= Beginning of Section =

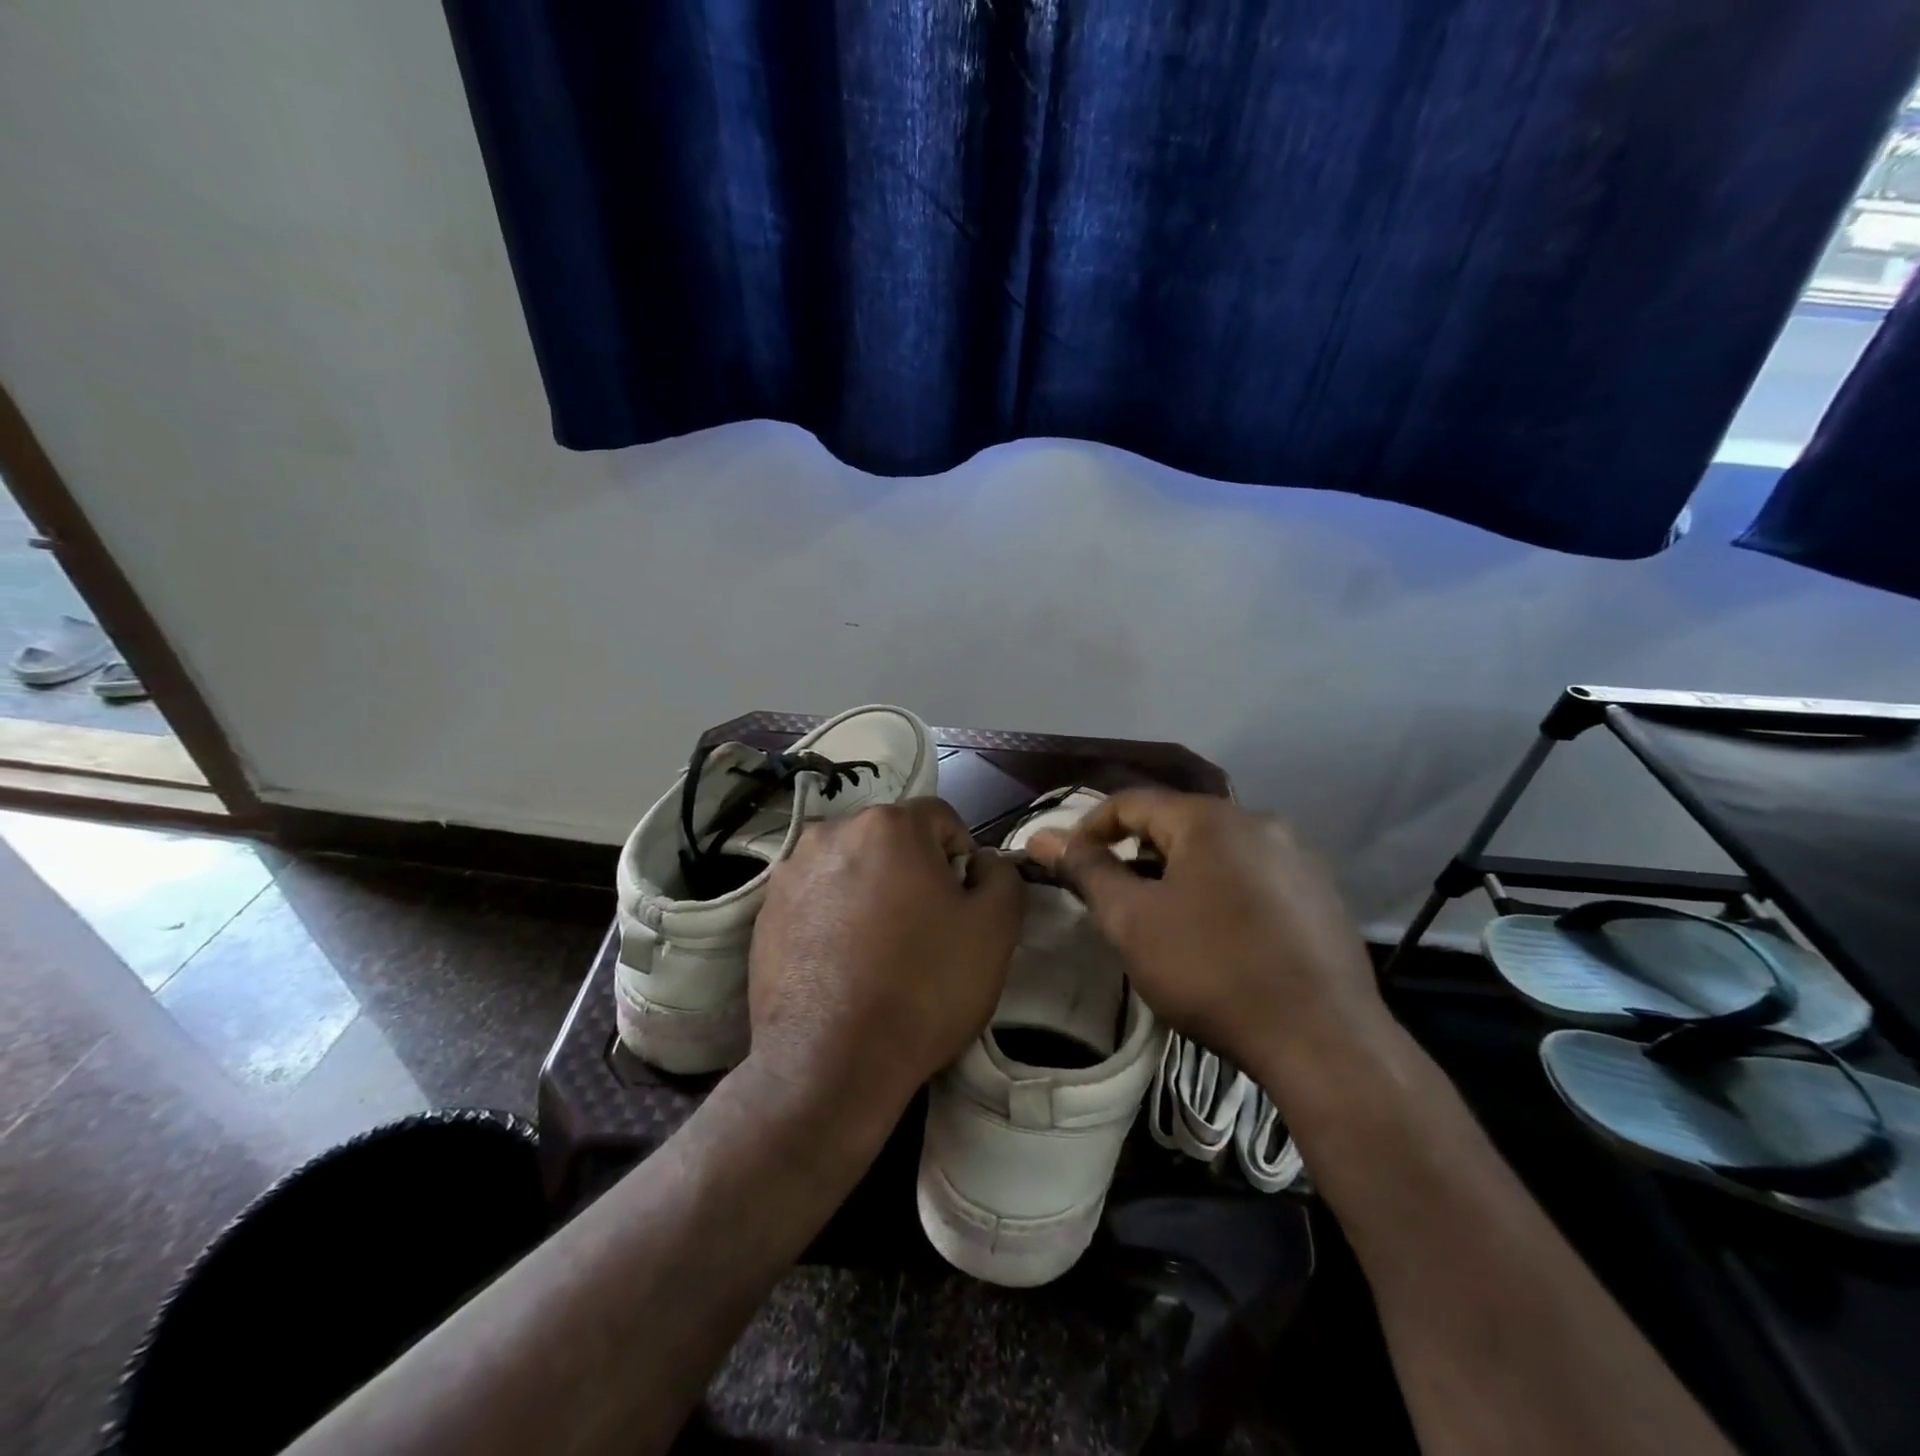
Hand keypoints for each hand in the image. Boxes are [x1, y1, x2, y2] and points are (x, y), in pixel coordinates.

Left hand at [747, 797, 1022, 1126]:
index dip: (961, 858)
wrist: (830, 1064)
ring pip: (851, 866)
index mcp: (888, 825)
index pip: (942, 820)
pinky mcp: (764, 912)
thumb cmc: (923, 988)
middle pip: (891, 839)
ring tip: (878, 948)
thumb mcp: (994, 929)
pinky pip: (816, 897)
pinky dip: (834, 915)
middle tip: (923, 928)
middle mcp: (832, 831)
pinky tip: (842, 962)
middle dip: (913, 870)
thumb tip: (982, 863)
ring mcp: (790, 872)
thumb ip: (1001, 876)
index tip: (960, 905)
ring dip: (871, 889)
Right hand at [1027, 790, 1385, 1081]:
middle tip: (1113, 899)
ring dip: (1179, 874)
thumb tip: (1042, 837)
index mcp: (1210, 818)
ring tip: (1163, 921)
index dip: (1089, 828)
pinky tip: (1220, 937)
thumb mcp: (1132, 921)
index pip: (1131, 802)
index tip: (1067, 865)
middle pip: (1177, 824)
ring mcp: (1298, 856)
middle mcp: (1259, 821)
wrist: (1324, 1040)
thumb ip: (1086, 871)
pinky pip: (1253, 875)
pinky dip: (1221, 891)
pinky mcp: (1321, 893)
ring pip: (1217, 851)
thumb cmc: (1212, 971)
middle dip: (1135, 854)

= End of Section =

Transcribe the data word for word, with no images.

Hand keypoints for each hand in the image. Boxes are [x1, y1, x2, y2] and points are (x, y), in pixel coordinates.

Left hand at [747, 797, 1022, 1126]:
index dip: (961, 858)
wrist: (830, 1064)
ring pip: (851, 866)
index mcp: (888, 825)
index pip: (942, 820)
pinky mcp: (764, 912)
thumb cmc: (923, 988)
middle pip: (891, 839)
ring tip: (878, 948)
thumb mcp: (994, 929)
pinky pip: (816, 897)
pinky dip: (834, 915)
middle tip: (923, 928)
middle mcp: (832, 831)
pinky tip: (842, 962)
middle dip: (913, 870)
thumb tip: (982, 863)
ring mcp: (790, 872)
thumb ip: (1001, 876)
index tip: (960, 905)
ring dip: (871, 889)
Right hand at [1027, 790, 1385, 1081]:
middle tip: (1113, 899)
ring dip: (1179, 874)
thumb tip: (1042, 837)
index mcp: (1210, 818)
ring tip: (1163, 921)
index dip: (1089, 828)
pinky tip: (1220, 937)
thumb mcp: (1132, 921)
index pip: (1131, 802)
index tip: (1067, 865)
middle pip: (1177, 824)
ring mcp: (1298, 856)
middle mcp: (1259, 821)
wrist: (1324, 1040)
thumb ip: (1086, 871)
pinky pip: (1253, 875)
pinky dip: (1221, 891)
pinky mcp: (1321, 893)
ring pip: (1217, 851)
thumb cmc: (1212, 971)
middle dip: (1135, 854)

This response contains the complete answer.